A propensity to designate more or less worth to work carried out is arbitrary and driven solely by my own anxieties of how best to spend the modicum of time I’ve been given to walk this earth. To admit that I find pleasure in menial tasks—in washing and folding clothes, changing bedsheets, pruning roses—seems to succumb to the unimaginable, something close to babyishness, a desire for the banal. I don’t consider myself to have a particularly rich intellectual life. I love trivial things, I choose to sleep late and watch reality TV, and I don’t feel particularly conflicted about that. So, what is it about domestic tasks, about homemaking, that makes me anxious?

A lot of it is work. It’s work that has to be done little and often, for not much reward, and I’m not inclined to do too much of that. I buy a fridge magnet that says “A clean house is a sign of a wasted life!” and give it to my mum, knowing we both semi-believe that to be true. Replacing toilet roll, scrubbing the ring of oil from the bath, sweeping crumbs that collect around the corners of the kitchen floor—it’s the everyday Sisyphean nature of the domestic that makes it all feel like something of a trap. “When woman suffocates in a dull gynaeceum she is bound to take refuge in comfort and well-being… she finds consolation in creamy sauces, heady wines, velvets, the caress of water, of sunshine…” Simone de Beauvoir writes in The Second Sex. I can’t help but agree. In order to cope with the drudgery, we reward ourselves with pleasures of this nature. I don’t consider domesticity to be anti-feminist but I do suspect it of being a waste of time. I know there is more to life than the consolation of creamy sauces, and I feel embarrassed about spending so much of my time on making a roux.

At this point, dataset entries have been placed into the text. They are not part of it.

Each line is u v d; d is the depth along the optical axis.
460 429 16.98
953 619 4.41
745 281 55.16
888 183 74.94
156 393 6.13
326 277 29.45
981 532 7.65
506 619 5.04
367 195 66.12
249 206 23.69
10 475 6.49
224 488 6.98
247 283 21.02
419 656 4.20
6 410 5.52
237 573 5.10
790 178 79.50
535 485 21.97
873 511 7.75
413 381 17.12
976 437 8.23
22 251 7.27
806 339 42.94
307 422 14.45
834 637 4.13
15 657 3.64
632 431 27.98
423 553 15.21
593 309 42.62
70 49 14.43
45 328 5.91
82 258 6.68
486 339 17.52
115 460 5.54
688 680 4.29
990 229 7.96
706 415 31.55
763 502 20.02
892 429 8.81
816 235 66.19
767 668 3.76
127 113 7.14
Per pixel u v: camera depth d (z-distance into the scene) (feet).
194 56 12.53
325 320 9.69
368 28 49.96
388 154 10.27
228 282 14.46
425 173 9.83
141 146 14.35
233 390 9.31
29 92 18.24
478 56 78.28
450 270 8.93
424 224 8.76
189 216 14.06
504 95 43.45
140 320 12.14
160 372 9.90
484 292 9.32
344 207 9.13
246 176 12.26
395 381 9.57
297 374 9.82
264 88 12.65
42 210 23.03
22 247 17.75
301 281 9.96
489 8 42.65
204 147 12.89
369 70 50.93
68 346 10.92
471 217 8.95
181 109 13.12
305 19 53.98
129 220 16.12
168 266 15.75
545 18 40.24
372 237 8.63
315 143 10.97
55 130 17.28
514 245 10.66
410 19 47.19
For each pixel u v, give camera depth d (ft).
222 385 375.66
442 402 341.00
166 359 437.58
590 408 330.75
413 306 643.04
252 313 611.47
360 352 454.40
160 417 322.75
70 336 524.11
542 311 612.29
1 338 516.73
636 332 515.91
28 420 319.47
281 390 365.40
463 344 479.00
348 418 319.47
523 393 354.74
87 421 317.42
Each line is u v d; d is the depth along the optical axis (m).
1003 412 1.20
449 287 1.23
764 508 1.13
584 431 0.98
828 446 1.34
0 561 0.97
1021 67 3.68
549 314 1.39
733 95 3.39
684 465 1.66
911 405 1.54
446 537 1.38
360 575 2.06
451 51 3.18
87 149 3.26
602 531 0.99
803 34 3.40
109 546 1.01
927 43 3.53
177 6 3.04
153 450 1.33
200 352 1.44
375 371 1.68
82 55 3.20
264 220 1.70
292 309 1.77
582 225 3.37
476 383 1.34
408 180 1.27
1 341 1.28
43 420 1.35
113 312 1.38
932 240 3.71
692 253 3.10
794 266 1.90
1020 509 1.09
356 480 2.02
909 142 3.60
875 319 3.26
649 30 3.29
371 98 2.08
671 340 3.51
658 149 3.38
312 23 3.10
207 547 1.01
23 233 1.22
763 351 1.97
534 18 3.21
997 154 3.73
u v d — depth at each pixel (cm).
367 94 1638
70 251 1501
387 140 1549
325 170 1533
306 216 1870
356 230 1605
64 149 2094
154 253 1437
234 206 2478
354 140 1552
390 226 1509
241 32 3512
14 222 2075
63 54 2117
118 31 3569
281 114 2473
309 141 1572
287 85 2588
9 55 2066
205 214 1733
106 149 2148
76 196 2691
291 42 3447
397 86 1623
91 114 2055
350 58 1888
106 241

When I hear myself remark to my partner that a tablecloth is linen and so “will age really nicely,” I find it hard to understand how those words have come out of my mouth. How do I know that what I’m saying about linen is true, where have I picked up such a thing, and why do I think that it’s worth saying out loud? When I try to make a home, there is a tension in the fact that I am not only daring to imagine a comfortable life but, crucially, a life that outlasts the present moment. The temerity of suggesting that my partner and I will be together here in this house long enough to watch the linen of our tablecloth soften is, quite frankly, too much for me to bear. That sort of projection doesn’t make sense. It frightens me. For many years, like many people, I have felt my life rested on shifting sands. For economic and social reasons, things have been insecure. I learned that the only way to be happy was to accept my circumstances, never hope for them to improve, and adapt quickly to change. It is a type of Buddhism, I suppose.

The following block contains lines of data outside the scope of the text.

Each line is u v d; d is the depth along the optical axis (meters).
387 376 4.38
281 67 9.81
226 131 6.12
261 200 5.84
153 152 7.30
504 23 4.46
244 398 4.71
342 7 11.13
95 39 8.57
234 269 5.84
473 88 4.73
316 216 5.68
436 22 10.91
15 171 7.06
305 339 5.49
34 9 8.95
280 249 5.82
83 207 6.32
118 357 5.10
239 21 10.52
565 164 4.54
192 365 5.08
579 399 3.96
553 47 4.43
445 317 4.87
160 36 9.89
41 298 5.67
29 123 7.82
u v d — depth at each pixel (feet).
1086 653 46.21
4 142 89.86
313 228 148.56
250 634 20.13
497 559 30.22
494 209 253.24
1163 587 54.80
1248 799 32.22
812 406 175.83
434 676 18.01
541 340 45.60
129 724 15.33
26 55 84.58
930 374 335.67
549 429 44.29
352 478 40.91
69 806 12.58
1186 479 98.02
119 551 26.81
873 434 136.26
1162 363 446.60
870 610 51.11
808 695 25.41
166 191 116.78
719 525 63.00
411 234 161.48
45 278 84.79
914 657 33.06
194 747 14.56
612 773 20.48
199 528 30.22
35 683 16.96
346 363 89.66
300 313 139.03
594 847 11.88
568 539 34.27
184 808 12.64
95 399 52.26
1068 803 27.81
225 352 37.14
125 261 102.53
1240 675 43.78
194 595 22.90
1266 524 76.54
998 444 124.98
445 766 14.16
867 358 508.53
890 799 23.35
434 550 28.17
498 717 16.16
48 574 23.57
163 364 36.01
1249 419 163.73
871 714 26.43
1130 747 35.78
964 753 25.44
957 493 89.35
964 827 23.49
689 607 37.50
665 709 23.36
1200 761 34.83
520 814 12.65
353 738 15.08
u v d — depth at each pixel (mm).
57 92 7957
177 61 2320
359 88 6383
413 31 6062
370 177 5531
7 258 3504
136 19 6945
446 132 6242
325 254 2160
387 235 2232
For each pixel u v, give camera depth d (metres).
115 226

Perhaps it is time to unlearn this way of living. There is a performative, role-playing quality to the pleasure I feel in homemaking. For a person like me who finds it difficult to feel truly ‘at home’ in any one particular place, a peripatetic dirtbag who three months ago had never even painted a wall, I can’t help but occasionally feel like I don’t belong in my own life. Is it because I pride myself in being feral, unpredictable, the manic pixie dream girl of my own story? Or is it because I don’t think that I deserve the comforts afforded to others? Maybe I am merely doing an impression of a person who bakes, a person who makes their bed, a person who pays their bills and turns up to appointments they have made. Nevertheless I reap the rewards of these behaviours: my bed is made, there are baked goods, nobody is banging on my door threatening to take my belongings.

I’m not sure I will ever be able to reconcile my perception of domesticity as both aspirational—part of a life lived with loving care—and uninspired. This question is fundamental to me in terms of self- examining. But I also want to be part of something and to commit my time to it, to allow myself to imagine a future, setting the same table over and over again with a person who loves me, and finding out whether what I said about linen is true. To be bored is a privilege, I remind myself, after all.